@Richard's answer clearly establishes that bats were at one time present in the Batcave. If there has been substantial construction work since then, the bats would need to have been relocated; they could not possibly have survived in situ with major renovations going on.
But building a bat house is quite easy and inexpensive (even quite a large bat house should be affordable for BW) and would be a logical precursor to the renovations.
So evidently the reason the bats are no longer visible in the movies is that they've been relocated to a bat-house in a safer and quieter part of the Batcave with less vehicles, visitors, bright lights, etc.
If they do live in a bat-house then it must surely be known as the Bat-bat-house.
Or on a less optimistic note, perhaps they've succumbed to white-nose syndrome, which seems to be endemic in Gotham City:
We have yet to find a cure for the disease known as white-nose syndrome, which has decimated populations of hibernating, cave-dwelling bats in the Northeast. ...
White-nose syndrome (also known as W.N.S.) was first documented in February 2006 in upstate New York, where it may have been carried from Europe to a bat cave on an explorer’s hiking boot. In Europe, bats appear to be immune, likely the outcome of a long evolutionary process. But in North America, bats are highly susceptible to the cold-loving fungus that appears in winter on the muzzle and other body parts during hibernation, irritating them awake at a time when there is no food. They end up burning precious stores of energy and starve to death.

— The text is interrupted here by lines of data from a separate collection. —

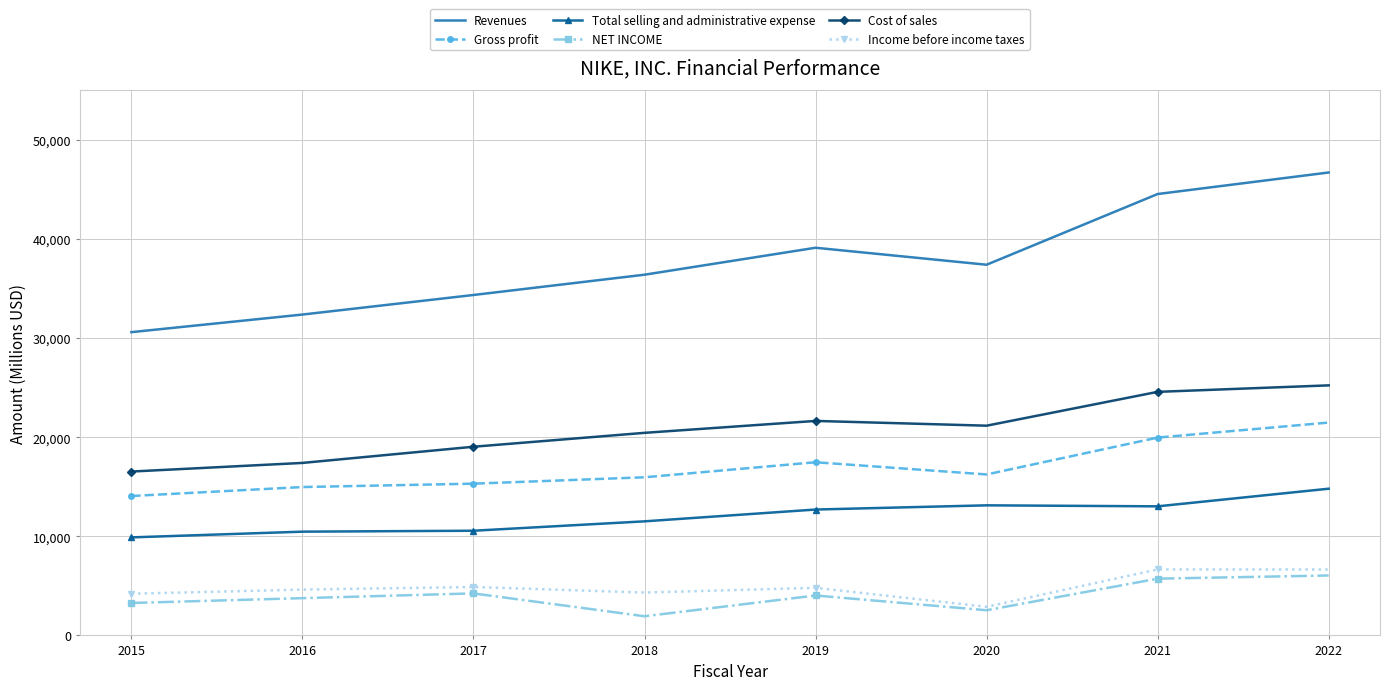

What is the average value of the Total selling and administrative expense series?

12012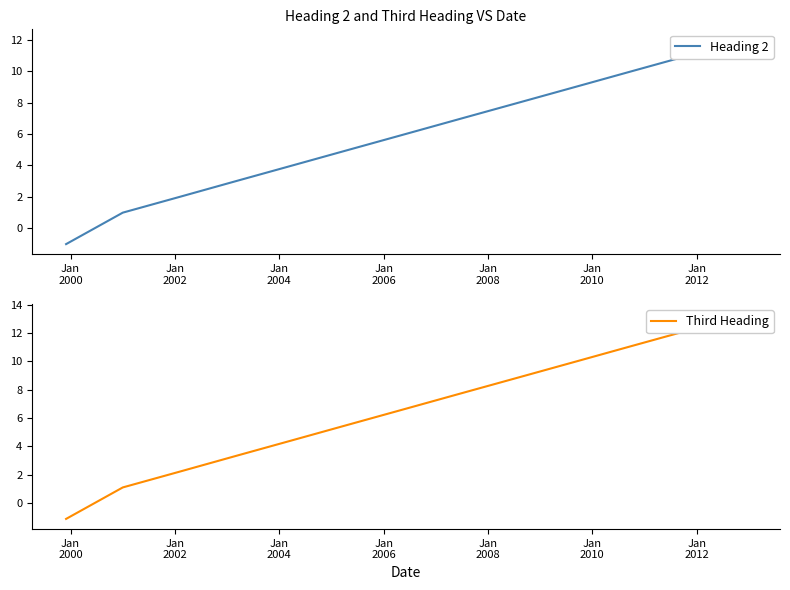

How many times do Third Heading and Heading 2 cross each other?

1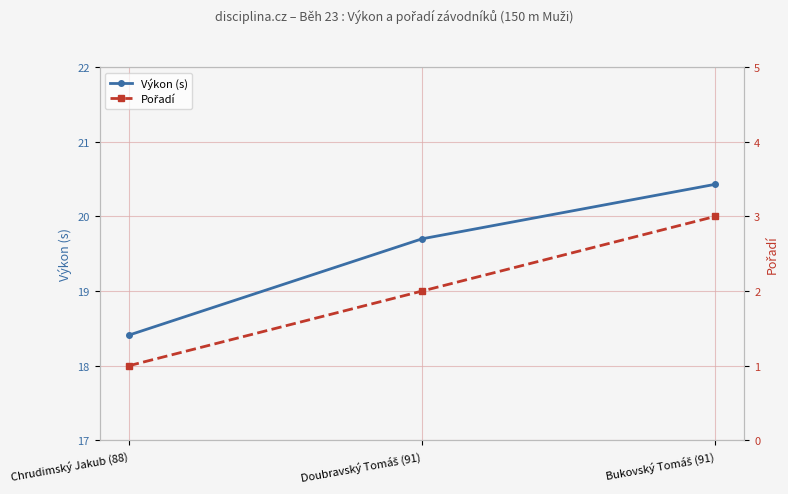

Which series changed the most between Chrudimský Jakub (88) and Doubravský Tomáš (91)?

Výkon (s)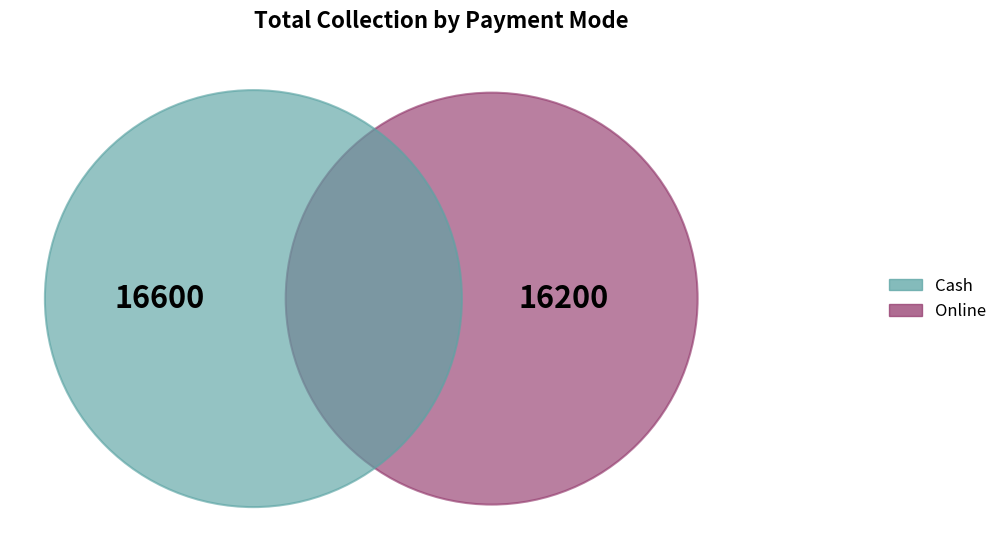

To the nearest percent, what is the difference between the Online and Cash slice percentages?

1%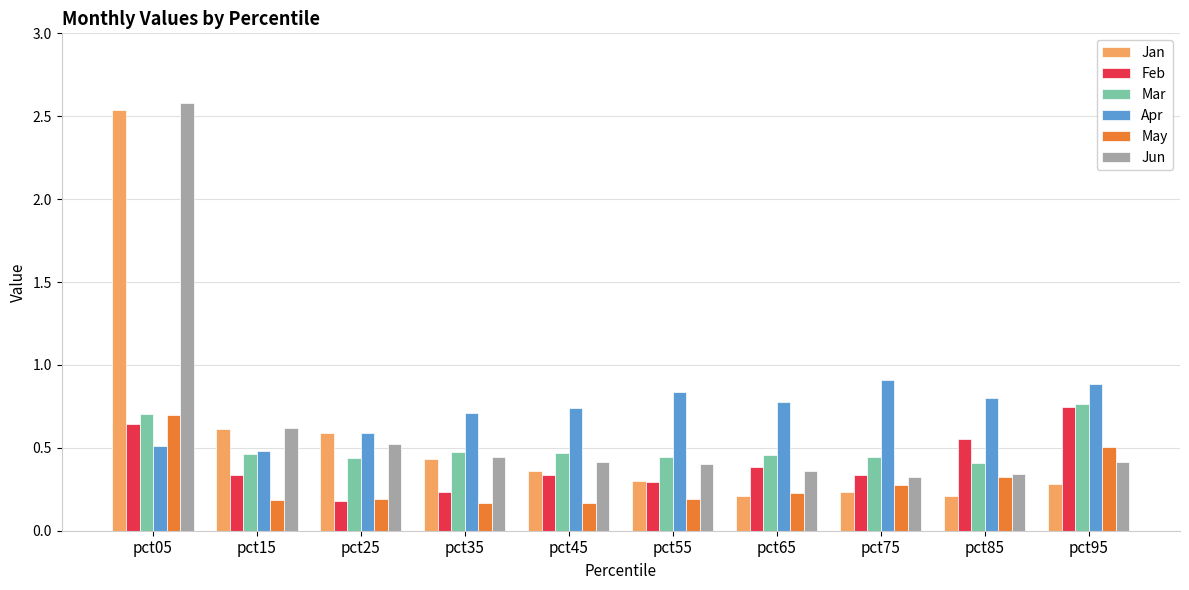

Which series has the largest range (max minus min)?

Jan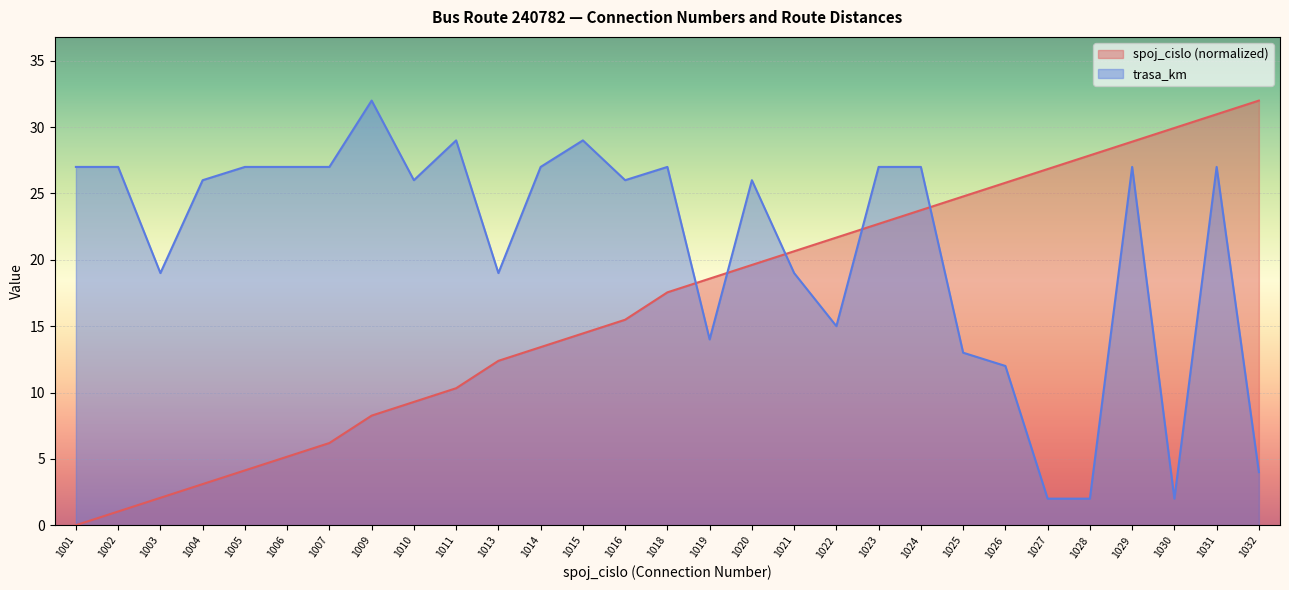

How many values in the trasa_km series are below 26?

11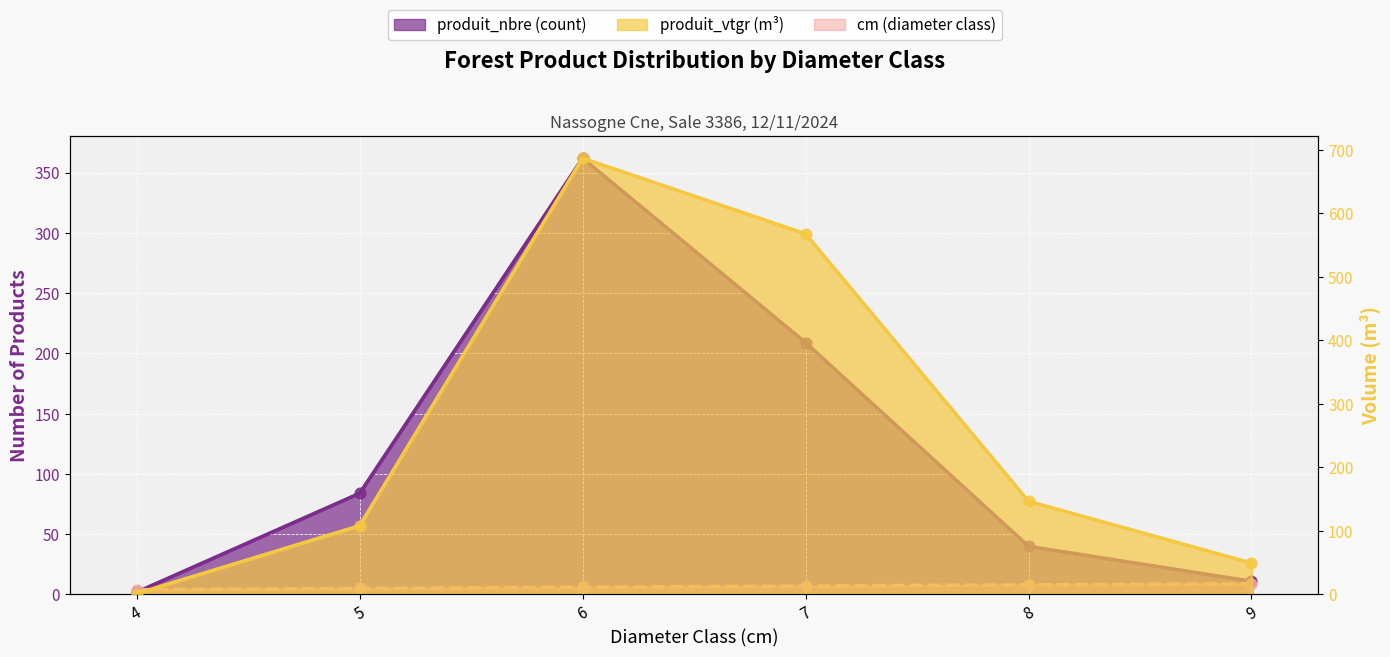

Is the value of cm at 6 greater than the value of produit_nbre at 5?

No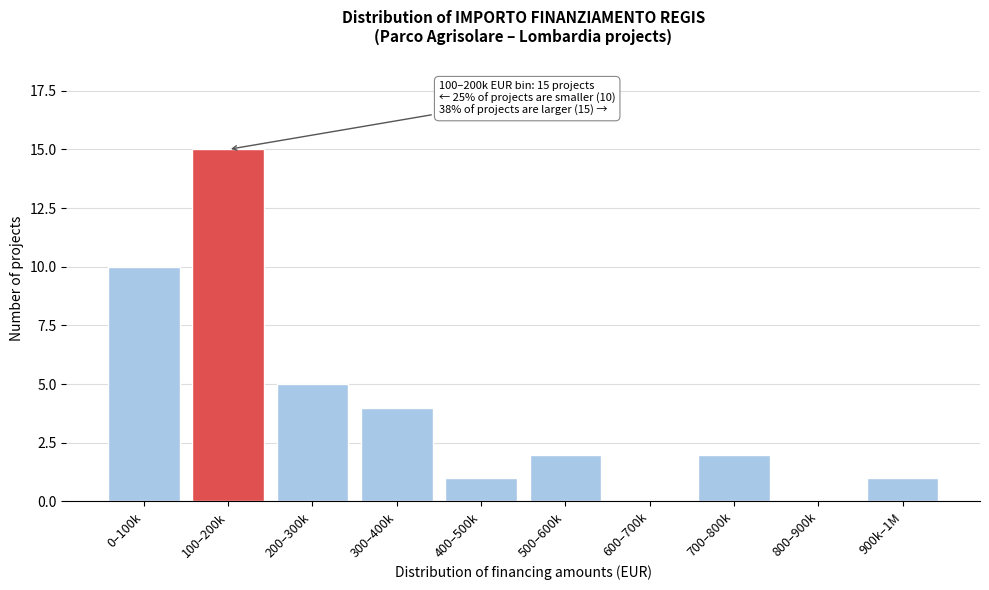

Reading left to right, list all the values displayed in this chart.

0–100k=10	100–200k=15	200–300k=5	300–400k=4	400–500k=1	500–600k=2	600–700k=0	700–800k=2	800–900k=0	900k–1M=1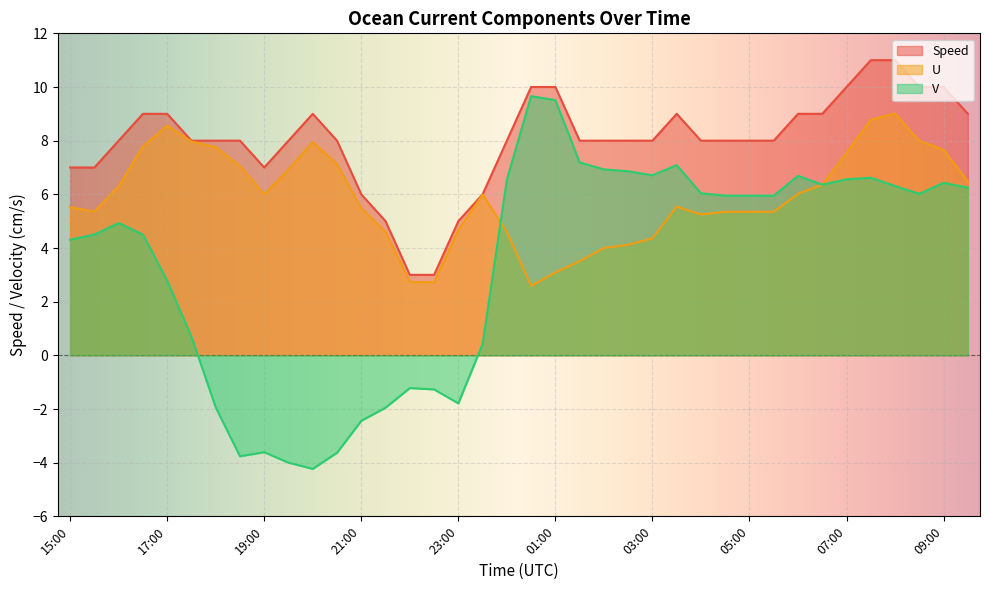

How many values in V are below zero?

11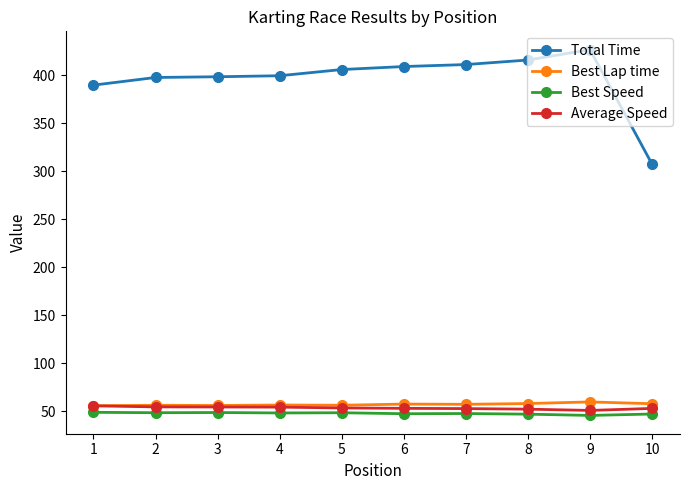

What is the difference between the highest and lowest values at 9?

381.4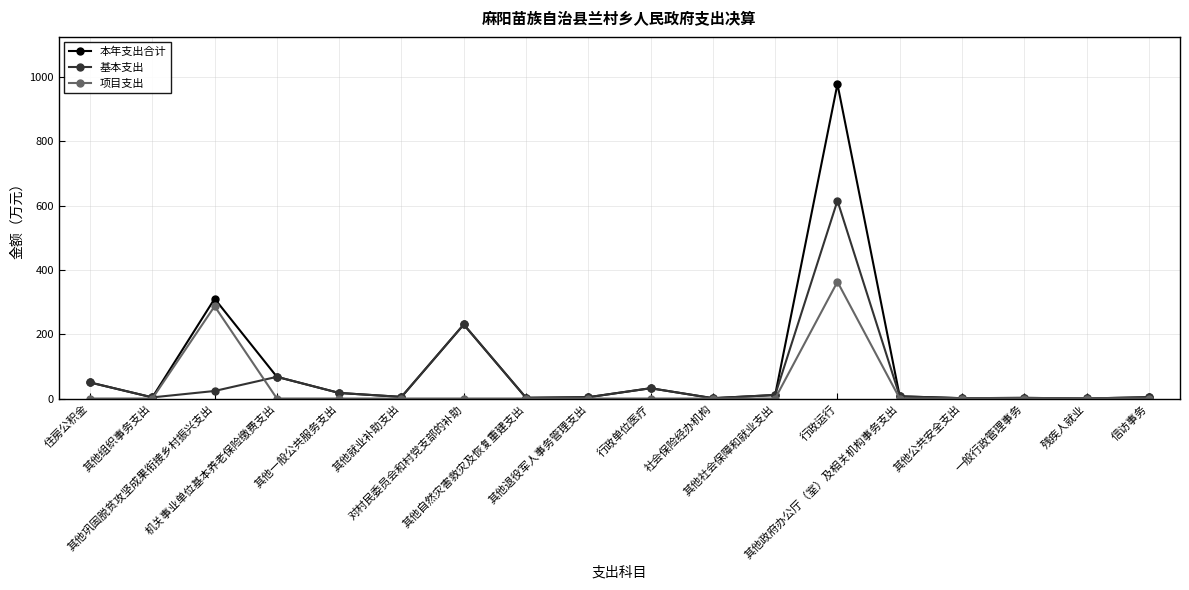

At how many categories does at least one series exceed 683?

1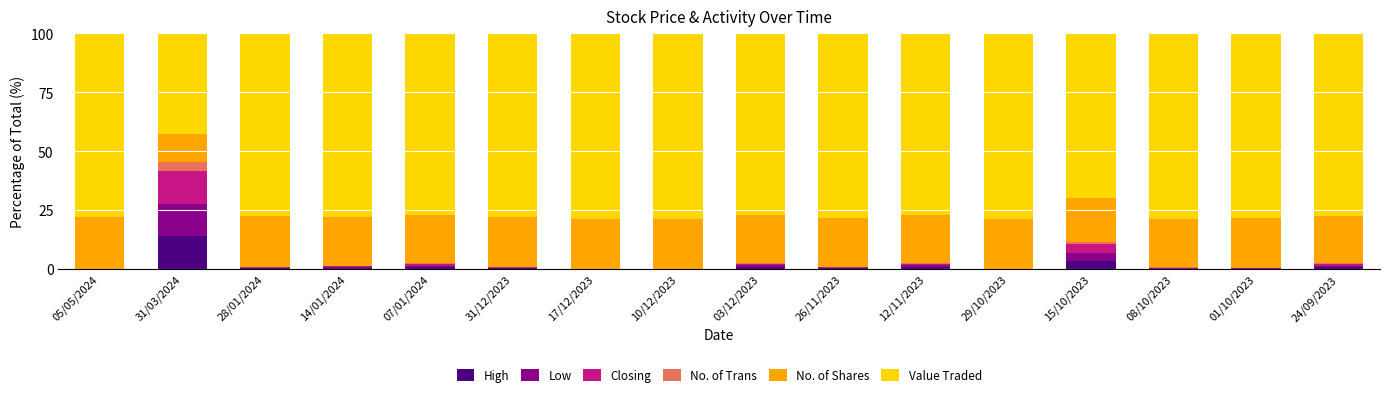

What are all the series names shown in the legend?

High, Low, Closing, No. of Trans, No. of Shares, Value Traded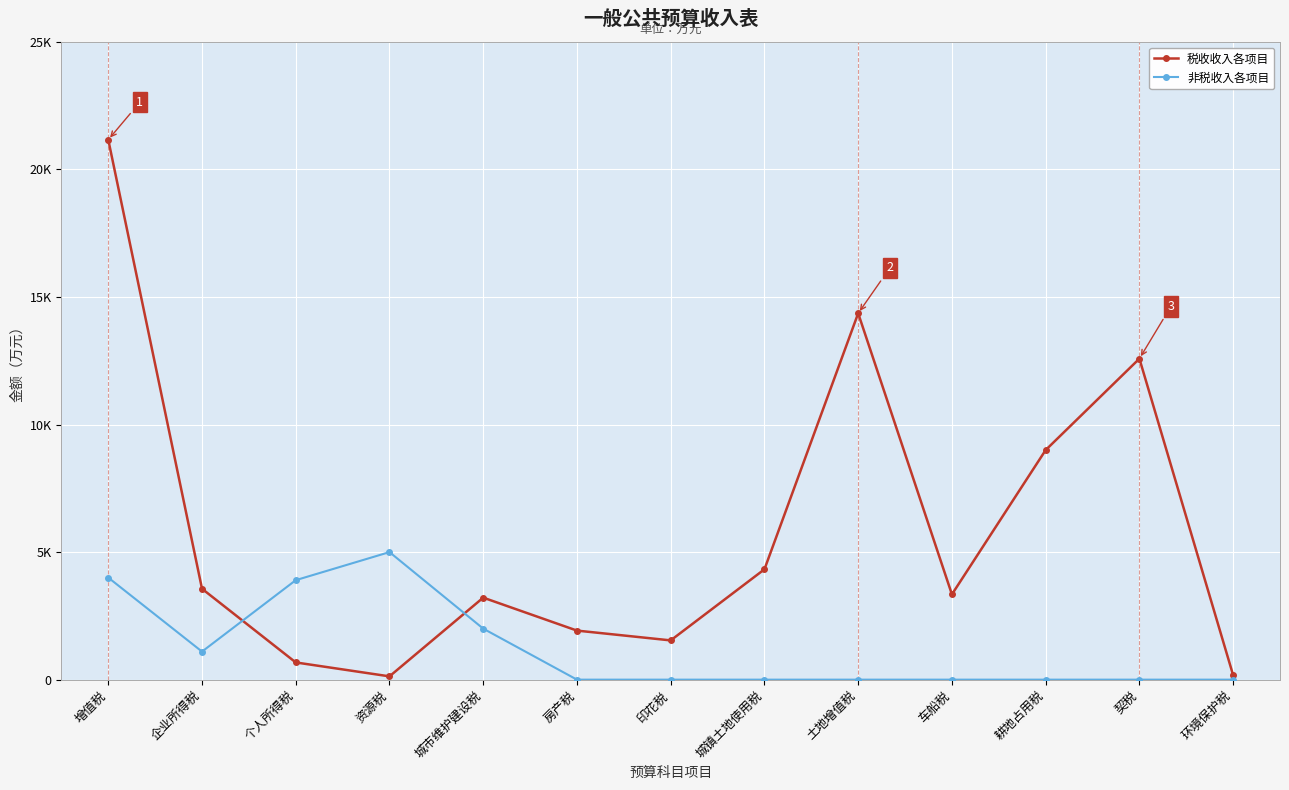

What is the label of the 8th point from the right?

房产税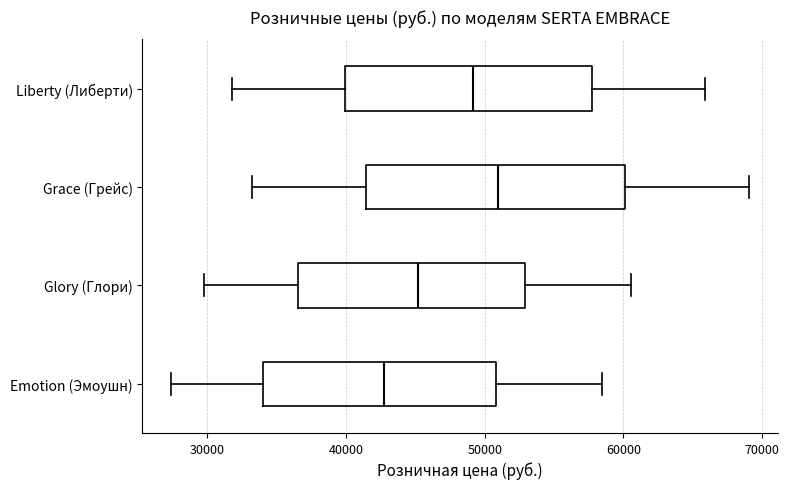

Reading bottom to top, read every box against the x-axis: the position of its median line, the range the box covers, and the ends of its whiskers. The values are not printed on the chart, so give them approximately, as read against the axis.

Emotion (Эмоушн): median 43000, box 34000 to 51000, whiskers 27000 to 58000
Glory (Глори): median 45000, box 37000 to 53000, whiskers 30000 to 61000
Grace (Грейс): median 51000, box 41000 to 60000, whiskers 33000 to 69000
Liberty (Либерти): median 49000, box 40000 to 58000, whiskers 32000 to 66000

The consequences have been catastrophic. A 2011 study of 42 sites across five Eastern states found that after 2006 the populations of tri-colored and Indiana bats declined by more than 70 percent, and little brown bats by more than 90 percent. The population of the northern long-eared bat, once common, has declined by an estimated 99 percent and prompted a proposal from the United States Fish and Wildlife Service to list it as an endangered species. Other species of hibernating cave-dwelling bats have declined precipitously as well.
Whether these bats will recover or go extinct is unclear.